Figure 3.

Fine mapping of the Fkh2p ‘cooperativity domain’. (A) A schematic of the truncated Fkh2(292–458) protein. The amino acid sequence of the sequence immediately preceding the FKH domain of Fkh2p and the analogous region in Fkh1p are shown. The amino acids at the truncation endpoints are highlighted. (B) Gel retardation analysis of the indicated Fkh2p truncated proteins in the absence (lanes 1–4) or presence (lanes 5–8) of Mcm1(1–96) on the P(SWI5) site. (C) Gel retardation analysis of increasing amounts of the truncated Fkh2p truncated proteins in the presence (lanes 1–10) or absence (lanes 11–20) of Mcm1(1–96). Relative molar amounts of Fkh2p were 1 (lanes 1, 6, 11 and 16); 3 (lanes 2, 7, 12, 17); 5 (lanes 3, 8, 13, 18); 10 (lanes 4, 9, 14, 19); 20 (lanes 5, 10, 15, 20). (D) Quantification of the data in (C).
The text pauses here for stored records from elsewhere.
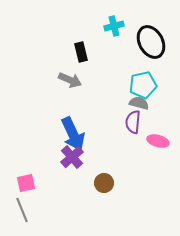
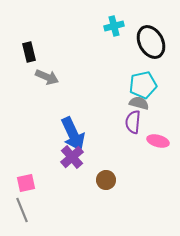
black rectangle: moved 52 px left
gray arrow: moved 23 px left, 3 px up
brown circle: moved 2 px right, 3 px up
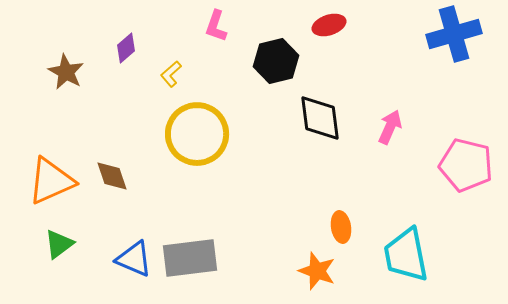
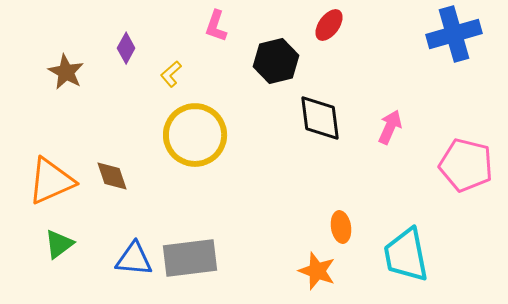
red ellipse: rotated 36 degrees counterclockwise
purple diamond: rotated 20 degrees counterclockwise
yellow circle: moved 2 px left, 1 px down
blue triangle: rotated 18 degrees counterclockwise
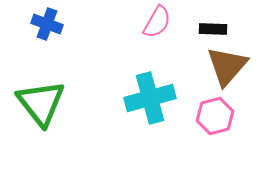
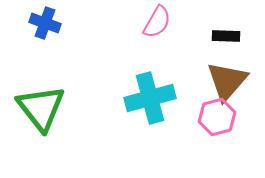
blue cross: moved 2 px left, 1 px up
black rectangle: moved 13 px right, 7 px down
brown triangle: moved 15 px down
green triangle: moved 5 px down
pink hexagon: moved 2 px right, 1 px down
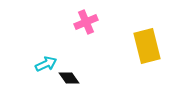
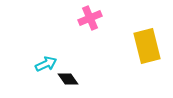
pink cross: moved 4 px right, 4 px up
black diamond: moved 1 px left, 1 px down
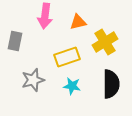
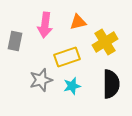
pink arrow: moved 9 px down
gray star: moved 8 px right
cyan star: rotated 24 degrees counterclockwise
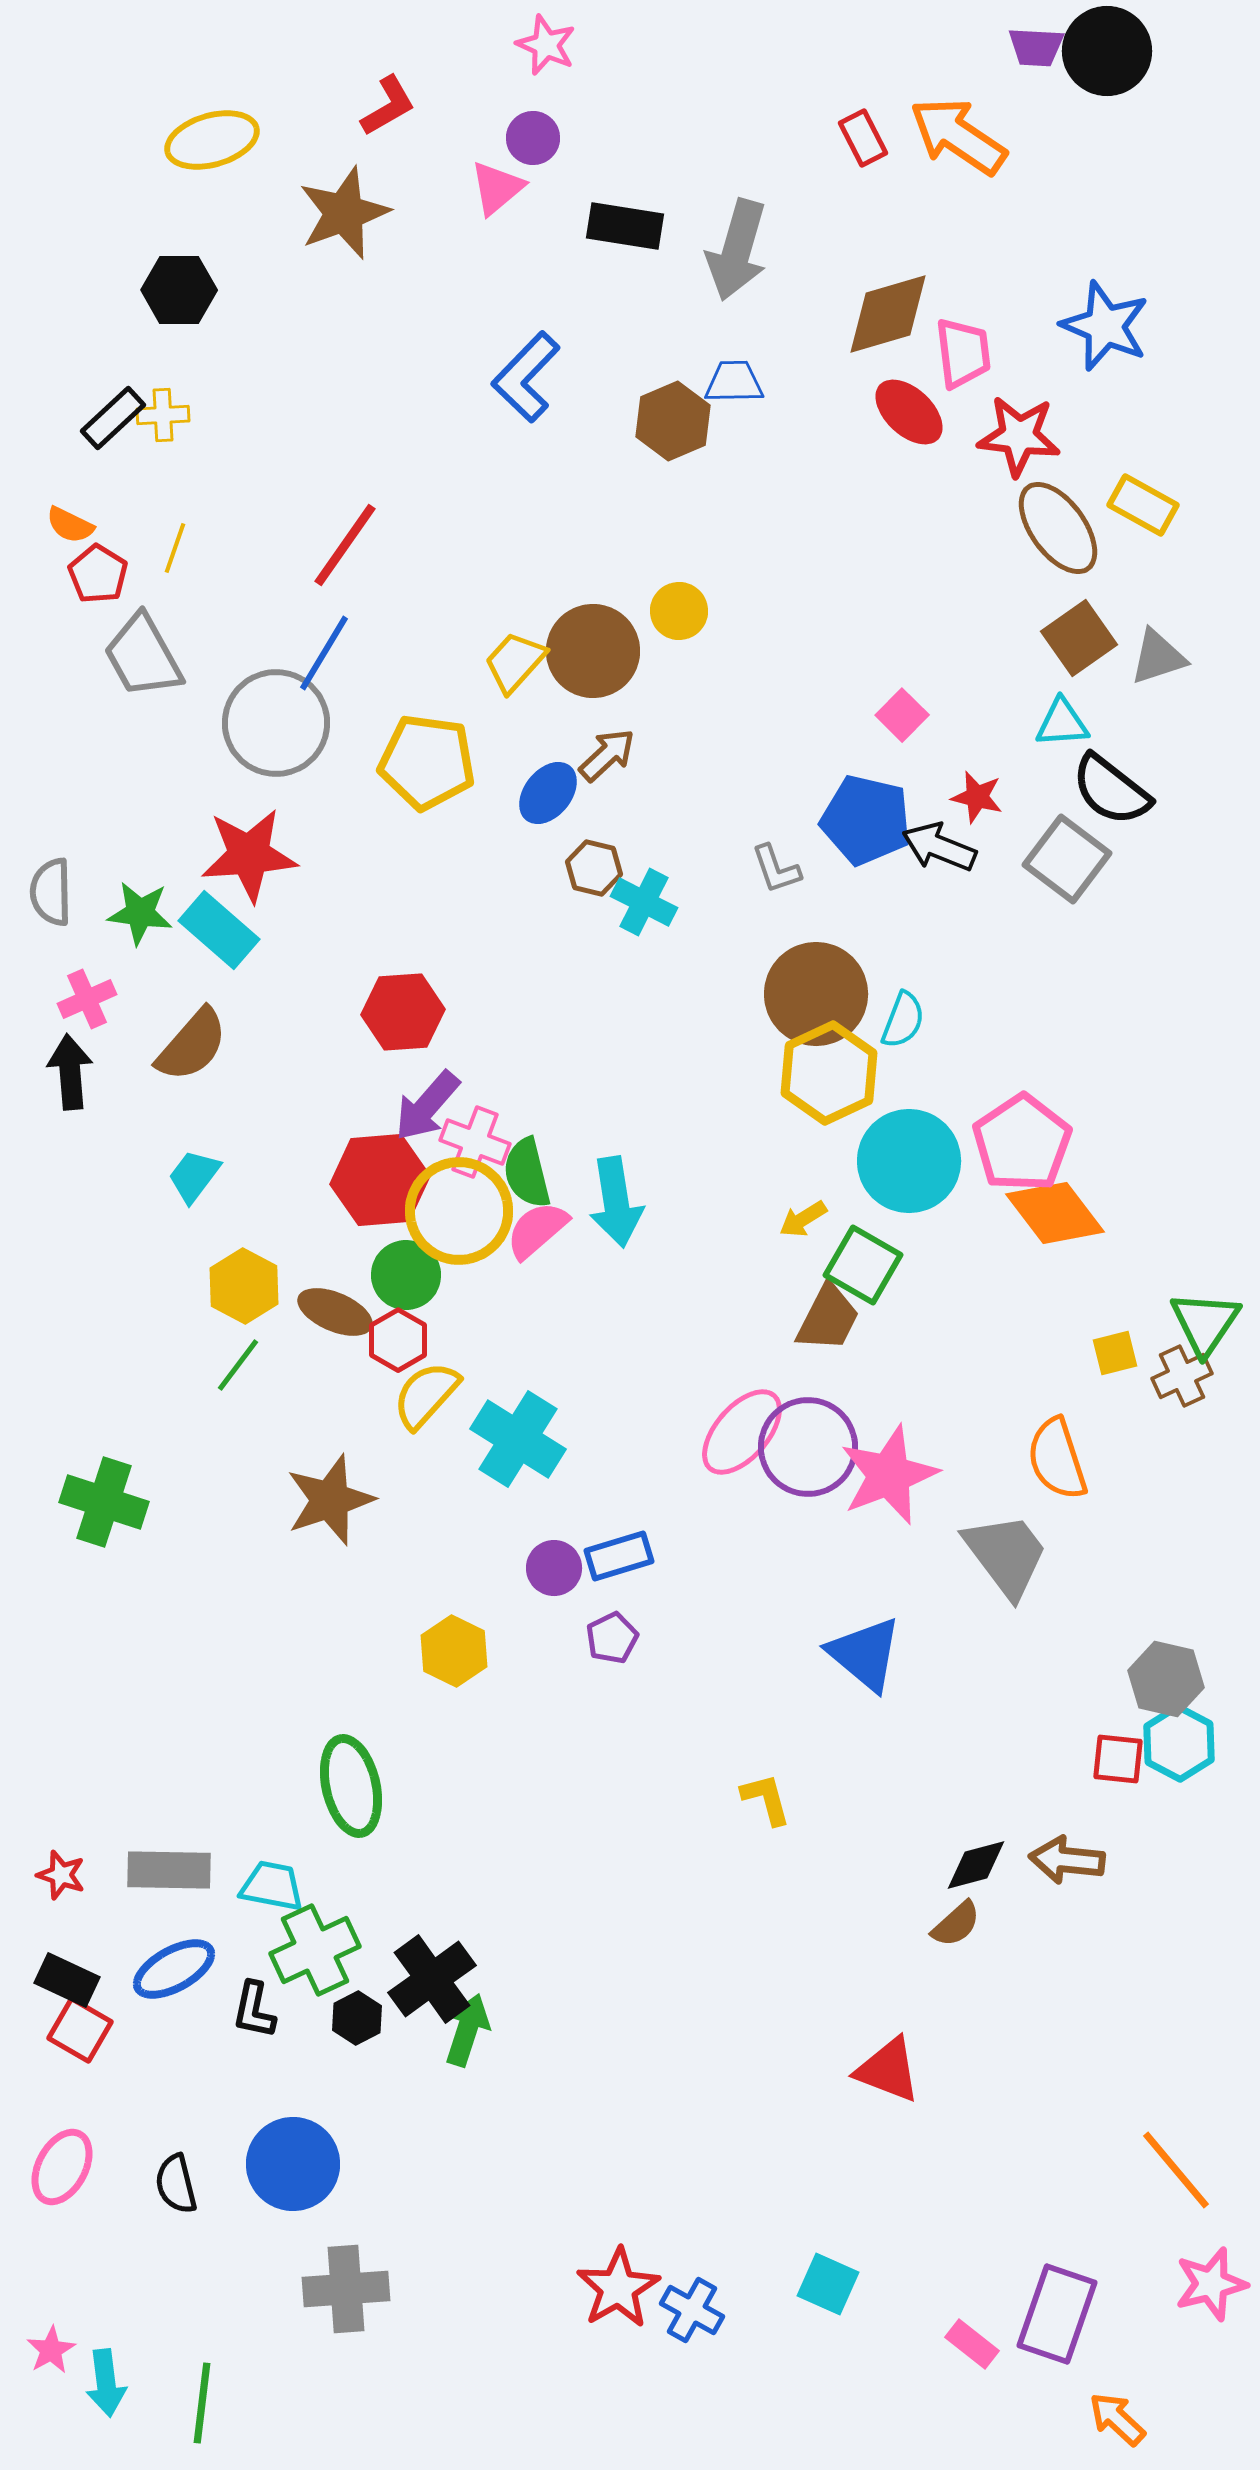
The binding observed with the highest concentrations of Fkh2p used is not shown as the binding in lane 5 is beyond the linear range. (E) Alignment of amino acids 312–333 of Fkh2p with the B-box region (amino acids 150–168) of Elk-1. Amino acids in Elk-1 that affect interactions with SRF by >50% (18) are shaded. These are conserved in Fkh2p. (F) Gel retardation analysis of the indicated Fkh2p mutant proteins in the absence (lanes 1–3) or presence (lanes 4–6) of Mcm1(1–96) on the P(SWI5) site.